Gardening for Profit

As a professional gardener you can combine a love of the soil with independence and good living. Learn why, how, where, and what it takes from a man who is successfully gardening for profit.


| January/February 1983


Ever wonder what gardening for profit might be like? Well I can tell you. I live on Cape Cod, and unlike many folks who frequent the area I've made it my permanent home. Furthermore, I'm neither retired nor self-employed, yet I can enjoy morning walks along the shore with my dogs, or sleep late if I choose to, because I don't have to commute into Boston each day to earn a living as many of my neighbors do. In fact, it takes me only 30 seconds to get to work.

What's more, I start my day's labor whenever I please and work as many hours as I like. (It's true that I generally put in more than a 40-hour week, but no one has ever suggested that I had to do so.) If for instance I want to get up at six, work only until ten, and then finish my job in the evening, I can. Or if I want a day off, I take it. And when it rains, I hardly work at all, yet the pay continues. Better still, the entire winter season is a slack period for me, a time to relax or take my vacation — all at full pay.

My boss meets with me only once every two weeks or so, and as long as the necessary work gets accomplished, I'm pretty much left to my own devices. My wages are comparable to what many of my commuting neighbors earn, too, yet I don't pay their transportation costs. (My employer even provides me with a van.)

Perhaps best of all, my housing comes free with my occupation, I never have to pay any utility or telephone bills, and my vegetable plot is cared for on "company time."

What's My Line?

As you may already have guessed, I'm a professional gardener. And if that sounds imposing, you should know that I'm self-taught in my trade, having studied gardening books every night for years simply because I enjoyed them. In fact, I'm convinced that almost anyone could become a professional in this field, given little more than a desire to work outdoors and a willingness to learn. If the possibility appeals to you, begin by asking your county agricultural agent for information, buying gardening books, borrowing from your local public library, and taking college courses part time to improve your skills.
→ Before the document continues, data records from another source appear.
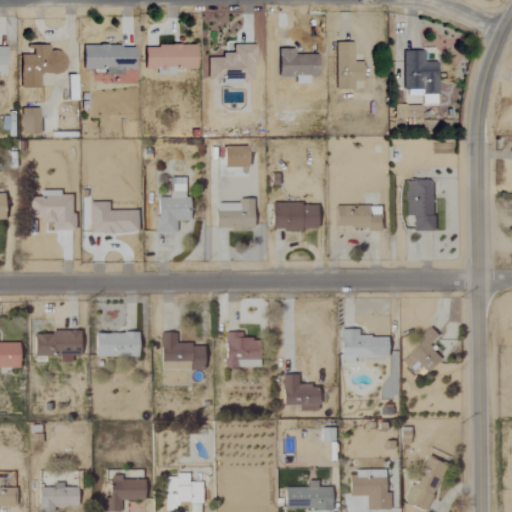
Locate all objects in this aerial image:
road: (458, 12)
building: (107, 58)
building: (167, 58)
building: (2, 59)
building: (231, 64)
building: (38, 65)
building: (345, 67)
building: (418, 77)
building: (28, 121)
building: (233, 157)
building: (418, 204)
building: (53, 210)
building: (169, 210)
building: (0, 213)
building: (231, 215)
building: (291, 217)
building: (355, 217)
building: (108, 219)
road: (478, 258)
road: (256, 283)
building: (510, 336)
building: (55, 344)
building: (113, 344)
building: (359, 346)
building: (238, 351)
building: (422, 351)
building: (8, 354)
building: (178, 354)
building: (295, 392)
building: (324, 434)
building: (403, 435)
building: (424, 483)
building: (367, 488)
building: (120, 491)
building: (179, 492)
building: (6, 497)
building: (55, 497)
building: (304, 498)
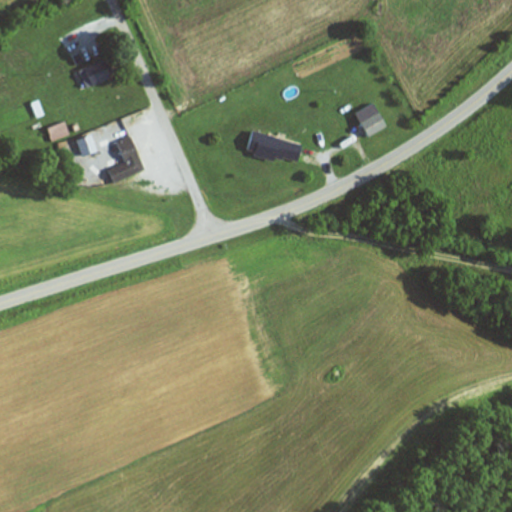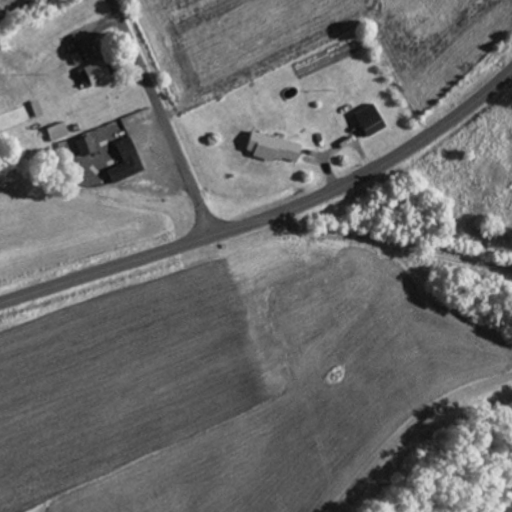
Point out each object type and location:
building: (95, 74)
road: (163, 117)
building: (374, 124)
building: (87, 144)
building: (275, 148)
building: (127, 162)
road: (270, 216)
road: (361, 272)
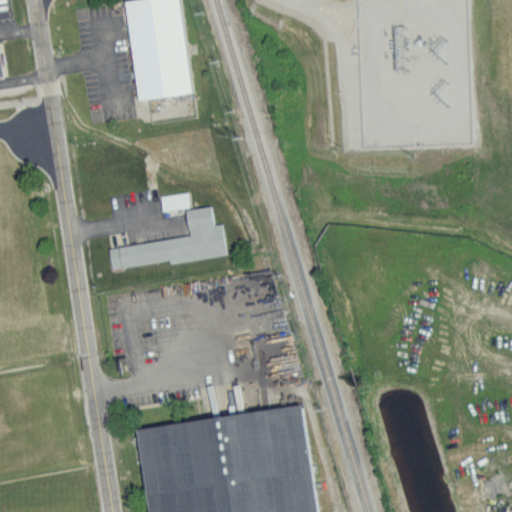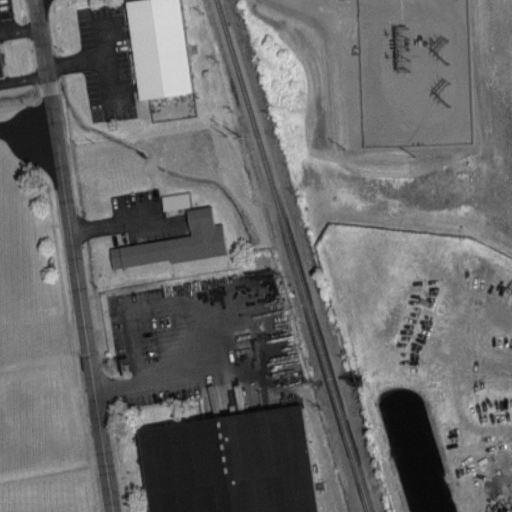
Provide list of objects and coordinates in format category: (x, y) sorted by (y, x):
parking lot: (12, 47)
building: (157, 47)
building: (167, 49)
building: (4, 62)
parking lot: (109, 62)
road: (79, 65)
building: (0, 69)
road: (110, 69)
power substation: (413, 71)
road: (6, 77)
road: (27, 119)
building: (175, 200)
building: (181, 203)
parking lot: (139, 222)
road: (112, 229)
building: (176, 242)
building: (181, 246)
road: (74, 255)
railway: (293, 256)
road: (179, 303)
road: (210, 328)
parking lot: (205, 352)
road: (203, 392)
building: (230, 463)
building: (242, 465)
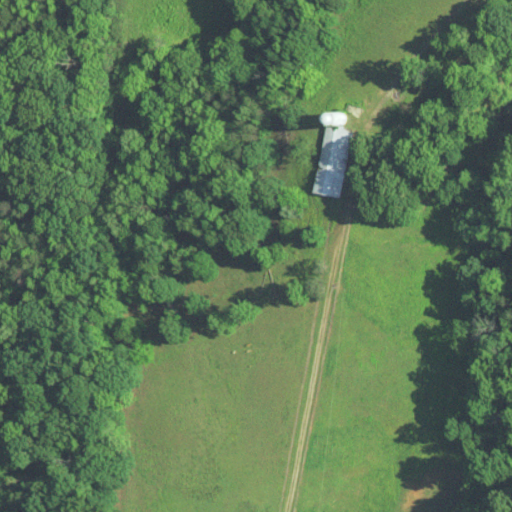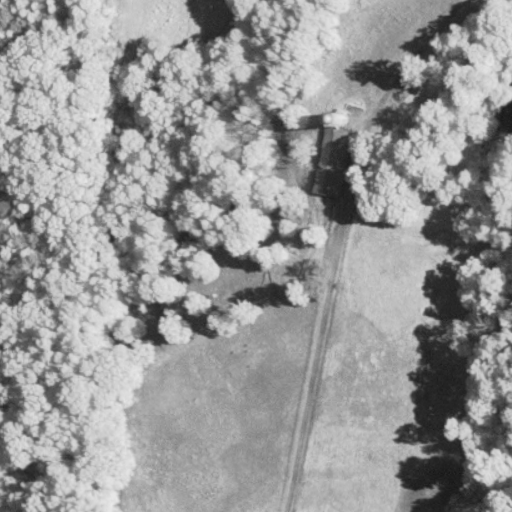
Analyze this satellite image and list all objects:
building: (316, 154)
road: (326, 329)
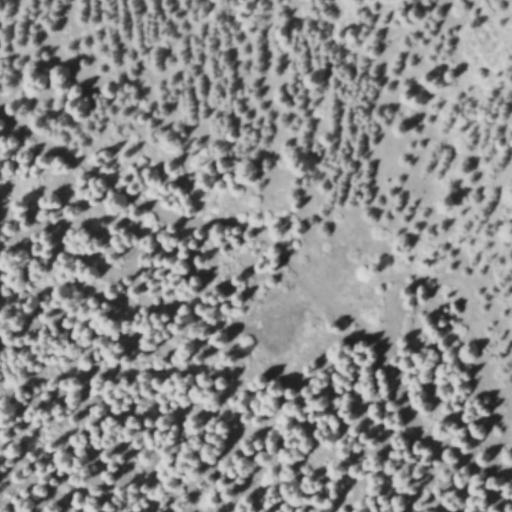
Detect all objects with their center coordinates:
road: (280, 268)
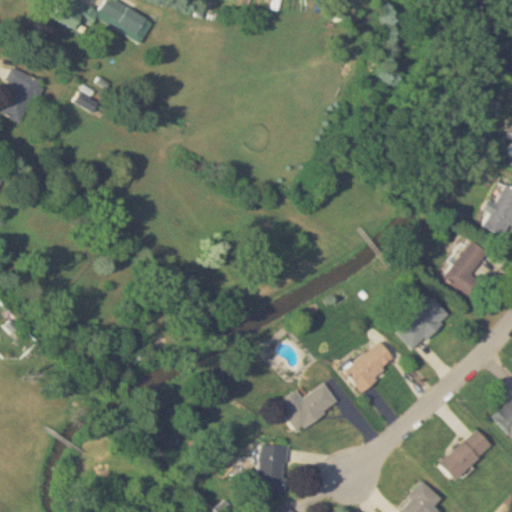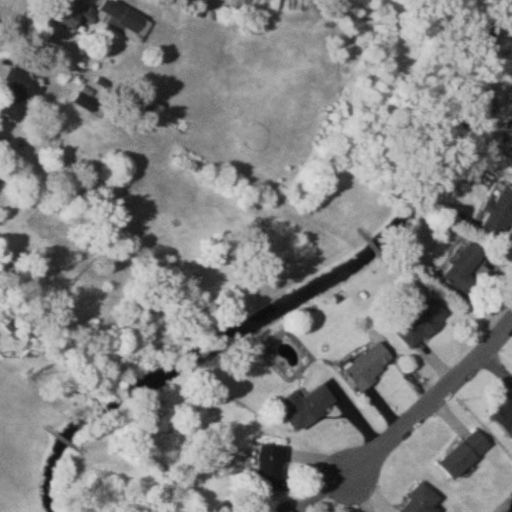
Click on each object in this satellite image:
road: (128, 2)
building: (125, 16)
building: (20, 93)
building: (509, 126)
building: (499, 212)
building: (464, 269)
river: (311, 291)
building: (420, 324)
building: (368, 365)
road: (431, 398)
building: (305, 406)
building: (505, 417)
road: (67, 442)
building: (464, 454)
building: (269, 467)
building: (419, 499)
building: (286, 510)
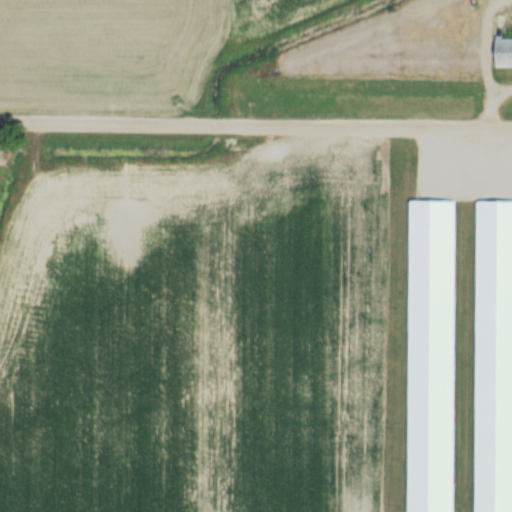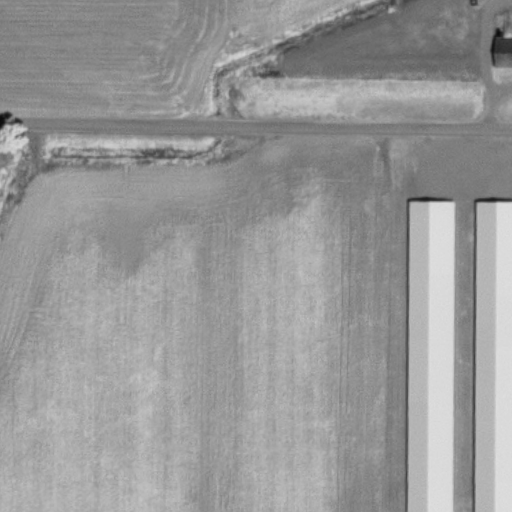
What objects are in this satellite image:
building: (504, 51)
road: (491, 103)
road: (255, 126)
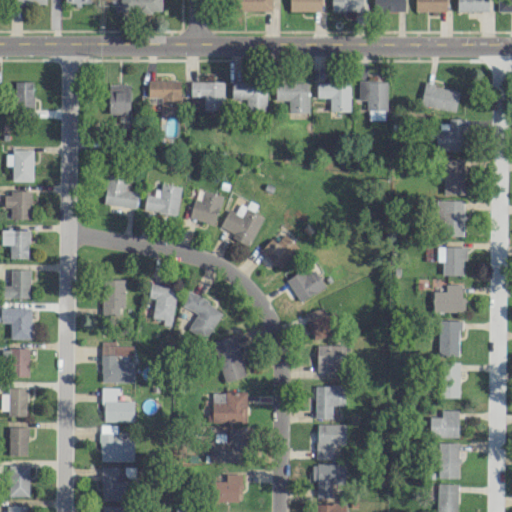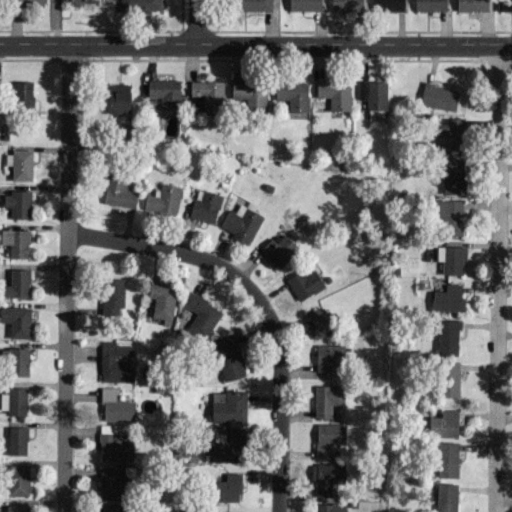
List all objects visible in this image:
building: (387, 4)
building: (504, 4)
building: (139, 5)
building: (253, 5)
building: (304, 5)
building: (429, 5)
building: (471, 5)
road: (192, 23)
road: (255, 47)
building: (23, 93)
building: (208, 93)
building: (165, 94)
building: (250, 94)
building: (334, 94)
building: (293, 95)
building: (438, 96)
building: (373, 97)
building: (118, 98)
building: (450, 134)
building: (19, 164)
building: (452, 175)
building: (118, 193)
building: (163, 198)
building: (18, 203)
building: (205, 206)
building: (450, 216)
building: (241, 223)
building: (15, 241)
building: (279, 249)
building: (451, 258)
road: (65, 278)
road: (498, 279)
building: (17, 283)
building: (304, 283)
building: (111, 296)
building: (448, 298)
building: (162, 301)
road: (257, 304)
building: (200, 314)
building: (17, 320)
building: (318, 322)
building: (448, 337)
building: (228, 357)
building: (17, 360)
building: (116, 361)
building: (448, 378)
building: (327, 398)
building: (13, 400)
building: (115, 406)
building: (228, 406)
building: (444, 423)
building: (328, 438)
building: (17, 440)
building: (113, 444)
building: (228, 447)
building: (447, 459)
building: (326, 476)
building: (17, 479)
building: (112, 484)
building: (226, 488)
building: (446, 497)
building: (328, 507)
building: (16, 508)
building: (112, 508)
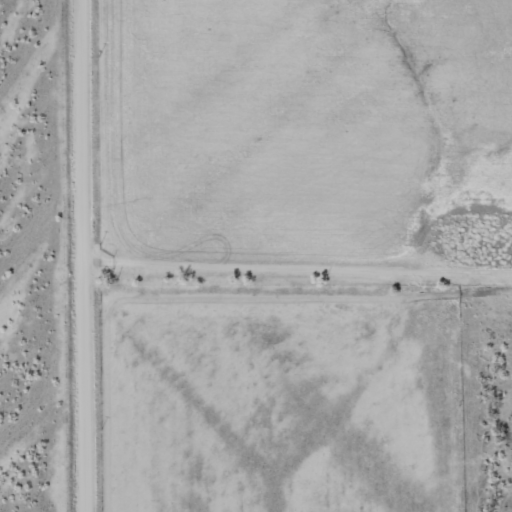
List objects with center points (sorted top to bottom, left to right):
road: (84, 255)
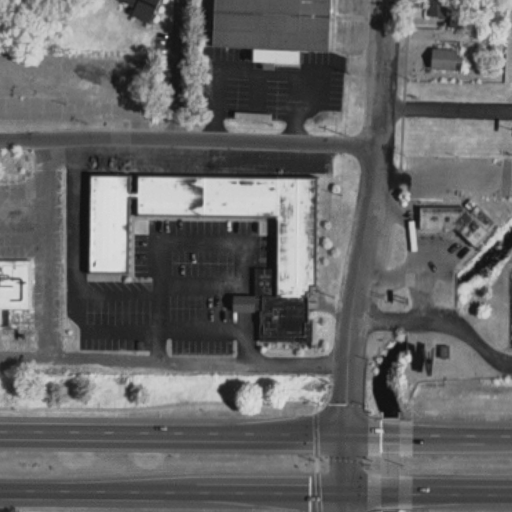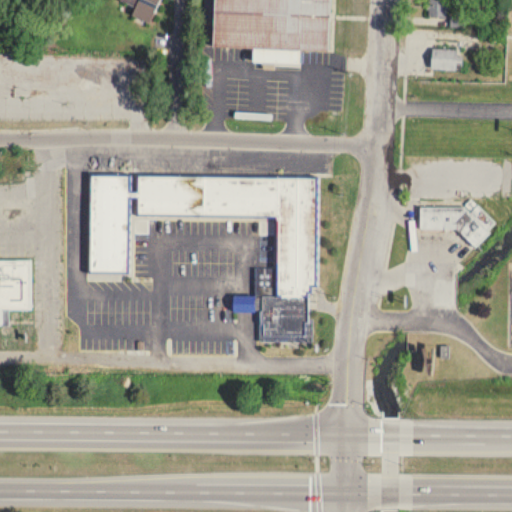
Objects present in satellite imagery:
building: (437, 8)
building: (142, 9)
building: (270, 28)
road: (208, 57)
road: (326, 59)
building: (443, 60)
road: (176, 67)
road: (381, 71)
road: (404, 81)
road: (259, 93)
road: (80, 106)
road: (446, 108)
road: (188, 135)
building: (456, 221)
road: (365, 228)
building: (219, 234)
road: (46, 248)
road: (157, 258)
river: (486, 264)
building: (15, 286)
building: (242, 305)
river: (432, 313)
road: (438, 320)
road: (87, 323)
road: (349, 339)
road: (173, 361)
river: (381, 373)
road: (347, 398)
road: (173, 430)
traffic signals: (347, 432)
road: (429, 432)
road: (134, 441)
road: (347, 461)
river: (389, 462)
road: (471, 479)
road: (173, 489)
traffic signals: (347, 491)
road: (429, 491)
road: (347, 501)
park: (428, 501)
river: (388, 510)
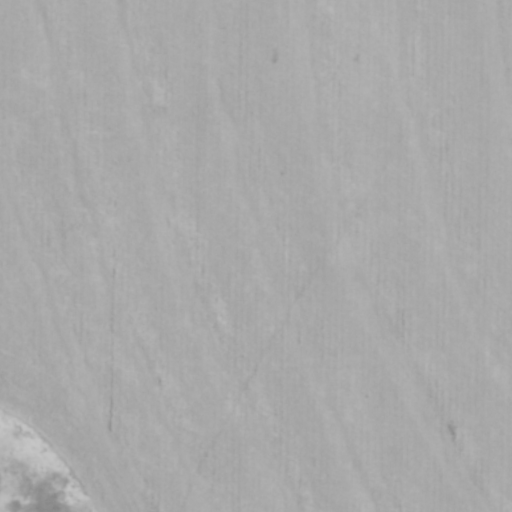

Of course, if you "go all the way" and obtain a degree in industrial horticulture, you could wind up earning a pretty fancy salary. But even in this age of specialization, it's still possible to be a success without formal training. I know one gardener who has worked on the same estate for 27 years, and he still knows so little about horticultural theory and technique that he's scarcely more than an unskilled laborer. But he and his wife live in a nice house, buy a new car every three years, enjoy a good relationship with their children, and have a huge vegetable garden, a cow, some chickens, a secure future, and no ulcers. If that man had a bit more education and ambition, he could have all of those advantages plus a little more cash (though I guess he really doesn't need any more).